Letta tutto ciò l’ha capito e, in acque agitate da altri, ha navigato per restare a galla, ha giocato per non perdere, è rimasto fermo per portare a casa la pelle. La tanatosi è una strategia del Pd già dai tempi della segreteria Zingaretti e, a giudicare dai numeri dei sondaggi, pare funzionare, con una ripresa lenta ma costante, la moderazione centrista che ha esaurito da un pezzo qualsiasi spinta da sinistra, dove i rivoluzionari d’un tempo ora vedono come un auspicio e non più come una minaccia la prospettiva di morire democristiani.

Intanto il dato politico è significativo: senza colpo ferire, il Pd è ancora al governo in una fase fondamentale per il Paese, può intestarsi una parte della rielezione di Mattarella, non ha prestato il fianco a figuracce strategiche e comunicative. Un’arte della sopravvivenza e della mediazione assai politica: nessun nome, nessuna prova di forza, nessuno strappo e, alla fine, il risultato in tasca, in attesa di capire cosa sia, cosa voglia e che futuro immagini per l’Italia un partito che, nonostante sé stesso, rimane ancora il riferimento di un’area non irrilevante di elettori.

* [Dati forniti]:

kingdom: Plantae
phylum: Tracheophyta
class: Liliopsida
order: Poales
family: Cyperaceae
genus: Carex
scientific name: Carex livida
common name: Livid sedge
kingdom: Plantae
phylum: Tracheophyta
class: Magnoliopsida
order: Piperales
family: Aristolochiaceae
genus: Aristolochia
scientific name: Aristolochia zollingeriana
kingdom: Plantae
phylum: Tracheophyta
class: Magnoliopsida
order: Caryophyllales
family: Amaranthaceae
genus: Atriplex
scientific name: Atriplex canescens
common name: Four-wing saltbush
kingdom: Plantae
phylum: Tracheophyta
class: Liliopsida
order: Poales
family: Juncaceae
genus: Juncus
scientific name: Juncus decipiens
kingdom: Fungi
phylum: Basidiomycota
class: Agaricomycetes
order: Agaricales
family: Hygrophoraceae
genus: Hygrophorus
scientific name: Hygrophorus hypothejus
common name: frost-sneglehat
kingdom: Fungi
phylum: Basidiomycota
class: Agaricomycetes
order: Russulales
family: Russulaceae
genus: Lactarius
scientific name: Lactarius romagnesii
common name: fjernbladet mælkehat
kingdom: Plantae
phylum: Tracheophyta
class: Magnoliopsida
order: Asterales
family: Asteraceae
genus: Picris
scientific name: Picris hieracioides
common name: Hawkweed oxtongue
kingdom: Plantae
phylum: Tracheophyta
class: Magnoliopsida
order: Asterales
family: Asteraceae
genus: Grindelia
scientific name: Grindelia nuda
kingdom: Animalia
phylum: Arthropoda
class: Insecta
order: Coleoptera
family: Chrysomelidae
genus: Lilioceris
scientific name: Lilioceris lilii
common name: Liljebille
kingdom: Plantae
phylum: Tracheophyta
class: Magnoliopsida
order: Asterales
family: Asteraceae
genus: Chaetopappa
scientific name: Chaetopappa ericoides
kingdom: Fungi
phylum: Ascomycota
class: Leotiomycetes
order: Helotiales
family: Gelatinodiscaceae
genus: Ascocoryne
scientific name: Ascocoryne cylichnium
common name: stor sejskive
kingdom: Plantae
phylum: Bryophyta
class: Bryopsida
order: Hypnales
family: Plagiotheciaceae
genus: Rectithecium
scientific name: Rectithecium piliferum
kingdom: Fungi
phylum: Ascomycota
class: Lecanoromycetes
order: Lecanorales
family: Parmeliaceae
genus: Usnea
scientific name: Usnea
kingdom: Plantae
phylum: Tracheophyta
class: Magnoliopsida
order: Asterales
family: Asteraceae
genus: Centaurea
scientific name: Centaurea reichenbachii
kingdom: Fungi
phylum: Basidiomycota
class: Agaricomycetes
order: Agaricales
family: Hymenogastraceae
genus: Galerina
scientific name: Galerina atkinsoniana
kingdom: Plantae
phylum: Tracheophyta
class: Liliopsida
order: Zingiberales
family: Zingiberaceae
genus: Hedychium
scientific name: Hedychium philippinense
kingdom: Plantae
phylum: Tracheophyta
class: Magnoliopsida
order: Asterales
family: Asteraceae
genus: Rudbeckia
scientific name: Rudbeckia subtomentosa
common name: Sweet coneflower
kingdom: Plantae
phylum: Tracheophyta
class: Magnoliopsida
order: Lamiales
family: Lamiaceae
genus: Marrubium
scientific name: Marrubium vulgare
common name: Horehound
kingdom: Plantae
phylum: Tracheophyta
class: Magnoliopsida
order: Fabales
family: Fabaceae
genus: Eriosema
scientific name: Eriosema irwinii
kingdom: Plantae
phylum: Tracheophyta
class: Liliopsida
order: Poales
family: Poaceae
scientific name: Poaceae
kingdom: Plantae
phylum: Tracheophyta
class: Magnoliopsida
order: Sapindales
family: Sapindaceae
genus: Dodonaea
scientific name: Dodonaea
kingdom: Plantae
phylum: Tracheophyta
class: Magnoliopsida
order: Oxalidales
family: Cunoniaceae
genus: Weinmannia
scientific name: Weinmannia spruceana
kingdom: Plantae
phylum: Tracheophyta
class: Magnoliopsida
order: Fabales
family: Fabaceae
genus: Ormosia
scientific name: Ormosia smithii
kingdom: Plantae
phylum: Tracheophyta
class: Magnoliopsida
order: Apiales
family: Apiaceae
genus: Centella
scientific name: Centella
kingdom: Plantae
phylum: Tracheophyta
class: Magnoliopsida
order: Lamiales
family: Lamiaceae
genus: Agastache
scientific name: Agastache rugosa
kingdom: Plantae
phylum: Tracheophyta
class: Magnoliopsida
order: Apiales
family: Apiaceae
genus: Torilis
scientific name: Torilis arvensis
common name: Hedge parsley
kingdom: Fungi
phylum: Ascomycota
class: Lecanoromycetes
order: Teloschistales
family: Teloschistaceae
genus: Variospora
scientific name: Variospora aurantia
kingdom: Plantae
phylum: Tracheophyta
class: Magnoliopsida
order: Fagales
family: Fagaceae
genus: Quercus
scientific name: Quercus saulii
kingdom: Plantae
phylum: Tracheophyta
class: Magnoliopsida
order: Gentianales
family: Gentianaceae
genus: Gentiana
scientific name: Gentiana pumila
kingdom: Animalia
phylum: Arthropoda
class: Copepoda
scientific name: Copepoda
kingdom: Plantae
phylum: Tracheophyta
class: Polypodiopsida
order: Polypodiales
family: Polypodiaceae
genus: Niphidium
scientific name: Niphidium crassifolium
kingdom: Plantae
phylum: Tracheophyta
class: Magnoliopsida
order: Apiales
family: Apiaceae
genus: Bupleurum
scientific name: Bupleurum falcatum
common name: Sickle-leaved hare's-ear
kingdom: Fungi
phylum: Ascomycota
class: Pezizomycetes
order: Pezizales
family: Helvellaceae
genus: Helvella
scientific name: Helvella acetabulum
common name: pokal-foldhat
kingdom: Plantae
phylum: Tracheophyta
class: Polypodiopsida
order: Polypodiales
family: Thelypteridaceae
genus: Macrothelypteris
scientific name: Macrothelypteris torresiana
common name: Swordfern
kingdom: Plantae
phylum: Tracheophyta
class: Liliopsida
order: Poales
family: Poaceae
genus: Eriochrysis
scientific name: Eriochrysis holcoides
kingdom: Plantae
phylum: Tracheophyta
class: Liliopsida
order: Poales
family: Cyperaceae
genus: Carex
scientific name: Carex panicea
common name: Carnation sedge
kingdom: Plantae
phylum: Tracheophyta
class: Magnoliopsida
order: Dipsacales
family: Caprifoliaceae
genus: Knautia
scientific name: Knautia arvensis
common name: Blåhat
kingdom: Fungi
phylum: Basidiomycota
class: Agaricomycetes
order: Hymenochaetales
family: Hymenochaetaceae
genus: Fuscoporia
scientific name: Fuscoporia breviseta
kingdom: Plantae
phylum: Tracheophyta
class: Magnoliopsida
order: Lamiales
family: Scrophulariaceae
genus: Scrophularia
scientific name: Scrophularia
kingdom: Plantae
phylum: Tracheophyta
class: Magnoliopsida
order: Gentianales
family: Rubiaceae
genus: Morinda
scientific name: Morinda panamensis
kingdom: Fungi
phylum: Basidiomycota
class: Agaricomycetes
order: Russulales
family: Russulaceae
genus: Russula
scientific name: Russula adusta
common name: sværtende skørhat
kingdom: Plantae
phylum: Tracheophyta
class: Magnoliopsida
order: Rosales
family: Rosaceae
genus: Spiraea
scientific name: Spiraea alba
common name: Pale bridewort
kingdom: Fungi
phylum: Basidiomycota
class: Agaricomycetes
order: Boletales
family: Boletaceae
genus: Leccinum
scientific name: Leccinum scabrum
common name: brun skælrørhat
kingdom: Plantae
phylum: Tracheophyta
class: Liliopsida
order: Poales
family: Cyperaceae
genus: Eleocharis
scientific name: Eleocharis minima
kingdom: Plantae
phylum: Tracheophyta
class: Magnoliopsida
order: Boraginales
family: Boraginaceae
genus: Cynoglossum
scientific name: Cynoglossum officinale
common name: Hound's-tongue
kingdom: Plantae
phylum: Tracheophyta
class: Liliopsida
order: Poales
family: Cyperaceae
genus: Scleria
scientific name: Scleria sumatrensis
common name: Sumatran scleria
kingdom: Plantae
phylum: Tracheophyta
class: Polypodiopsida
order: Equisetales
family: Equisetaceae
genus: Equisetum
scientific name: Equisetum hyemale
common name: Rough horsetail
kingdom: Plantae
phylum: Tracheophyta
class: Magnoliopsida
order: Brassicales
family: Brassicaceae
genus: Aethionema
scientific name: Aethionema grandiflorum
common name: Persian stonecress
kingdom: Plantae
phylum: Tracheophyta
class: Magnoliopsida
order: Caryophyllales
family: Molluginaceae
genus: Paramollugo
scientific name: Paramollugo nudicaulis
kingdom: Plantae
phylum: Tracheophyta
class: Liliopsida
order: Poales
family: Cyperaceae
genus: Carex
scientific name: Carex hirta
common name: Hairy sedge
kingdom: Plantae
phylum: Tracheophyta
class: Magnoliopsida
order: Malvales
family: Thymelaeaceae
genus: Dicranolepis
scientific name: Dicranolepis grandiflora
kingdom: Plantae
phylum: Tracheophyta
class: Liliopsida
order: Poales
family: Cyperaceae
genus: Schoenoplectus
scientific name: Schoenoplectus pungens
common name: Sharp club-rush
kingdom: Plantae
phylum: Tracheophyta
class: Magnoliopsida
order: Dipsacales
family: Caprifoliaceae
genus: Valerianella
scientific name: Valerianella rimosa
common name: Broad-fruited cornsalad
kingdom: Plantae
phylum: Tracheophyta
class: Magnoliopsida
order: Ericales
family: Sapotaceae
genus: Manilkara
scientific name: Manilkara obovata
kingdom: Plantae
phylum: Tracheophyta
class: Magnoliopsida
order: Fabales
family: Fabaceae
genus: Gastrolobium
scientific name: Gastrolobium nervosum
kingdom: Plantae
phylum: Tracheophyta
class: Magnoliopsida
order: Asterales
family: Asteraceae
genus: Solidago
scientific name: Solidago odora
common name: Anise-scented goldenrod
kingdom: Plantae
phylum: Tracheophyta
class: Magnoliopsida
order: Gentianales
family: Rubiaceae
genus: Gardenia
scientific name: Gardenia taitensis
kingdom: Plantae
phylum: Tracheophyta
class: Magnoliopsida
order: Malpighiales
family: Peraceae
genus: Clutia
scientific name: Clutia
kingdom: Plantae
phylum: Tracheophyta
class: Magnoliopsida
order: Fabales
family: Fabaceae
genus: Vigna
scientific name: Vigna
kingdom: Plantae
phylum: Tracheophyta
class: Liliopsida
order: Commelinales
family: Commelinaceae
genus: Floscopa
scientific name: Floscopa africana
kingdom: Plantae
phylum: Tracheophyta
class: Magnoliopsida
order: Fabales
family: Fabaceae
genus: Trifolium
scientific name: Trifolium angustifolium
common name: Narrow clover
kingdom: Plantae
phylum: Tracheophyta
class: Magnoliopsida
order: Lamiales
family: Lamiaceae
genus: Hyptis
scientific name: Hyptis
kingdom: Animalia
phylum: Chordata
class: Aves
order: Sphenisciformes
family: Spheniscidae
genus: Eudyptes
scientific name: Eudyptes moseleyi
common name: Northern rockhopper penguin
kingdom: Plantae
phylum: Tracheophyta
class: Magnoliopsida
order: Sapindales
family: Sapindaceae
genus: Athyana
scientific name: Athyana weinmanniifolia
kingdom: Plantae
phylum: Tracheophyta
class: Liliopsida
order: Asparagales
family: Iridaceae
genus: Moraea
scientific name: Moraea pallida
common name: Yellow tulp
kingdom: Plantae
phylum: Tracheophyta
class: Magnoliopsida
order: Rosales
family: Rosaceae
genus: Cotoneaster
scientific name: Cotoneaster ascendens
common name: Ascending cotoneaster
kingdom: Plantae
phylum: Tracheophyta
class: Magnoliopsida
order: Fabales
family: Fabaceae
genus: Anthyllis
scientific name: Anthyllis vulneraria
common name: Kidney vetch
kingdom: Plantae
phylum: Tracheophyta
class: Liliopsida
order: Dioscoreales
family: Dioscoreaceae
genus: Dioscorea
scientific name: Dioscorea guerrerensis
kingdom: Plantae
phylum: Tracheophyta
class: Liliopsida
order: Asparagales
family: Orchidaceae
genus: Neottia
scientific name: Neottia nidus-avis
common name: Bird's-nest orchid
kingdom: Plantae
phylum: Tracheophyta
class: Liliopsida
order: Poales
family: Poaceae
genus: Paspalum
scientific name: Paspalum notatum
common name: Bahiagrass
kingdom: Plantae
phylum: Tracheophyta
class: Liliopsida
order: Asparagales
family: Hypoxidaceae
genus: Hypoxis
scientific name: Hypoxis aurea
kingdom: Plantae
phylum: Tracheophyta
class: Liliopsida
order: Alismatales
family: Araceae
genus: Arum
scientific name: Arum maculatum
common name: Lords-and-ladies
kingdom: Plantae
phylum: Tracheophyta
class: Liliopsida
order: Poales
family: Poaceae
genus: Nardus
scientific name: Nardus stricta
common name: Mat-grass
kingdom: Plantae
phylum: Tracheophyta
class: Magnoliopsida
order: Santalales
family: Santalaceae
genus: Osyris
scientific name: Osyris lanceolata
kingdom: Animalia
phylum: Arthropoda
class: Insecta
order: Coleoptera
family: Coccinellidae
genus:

* [Esercizi da svolgere]:
• a. Rispondi a queste domande sul brano sul Pd:
(i) Da quale segreteria la tanatosi è una strategia del Pd?
(ii) Di quale rielezione il Pd può intestarsi una parte?
(iii) Che cosa vedono ora come un auspicio i rivoluzionari d'un tempo?
• b. Riporta il passo del brano sul Pd da "Intanto il dato" a "irrilevante di elettori.", cambiando "Mattarella" in "Sergio Mattarella".

* [Soluzioni degli esercizi]:
• a.
(i) Dalla segreteria Zingaretti.
(ii) Dalla rielezione di Mattarella.
(iii) La prospettiva di morire democristiani.

• b.
Intanto il dato politico è significativo: senza colpo ferire, il Pd è ancora al governo in una fase fondamentale per il Paese, può intestarsi una parte della rielezione di Sergio Mattarella, non ha prestato il fianco a figuracce strategiche e comunicative. Un’arte della sopravvivenza e della mediazione assai politica: nessun nome, nessuna prova di forza, nessuno strappo e, alla fine, il risultato in tasca, in attesa di capire cosa sia, cosa voglia e che futuro immagini per l’Italia un partito che, nonostante sé stesso, rimane ancora il riferimento di un’area non irrilevante di elettori.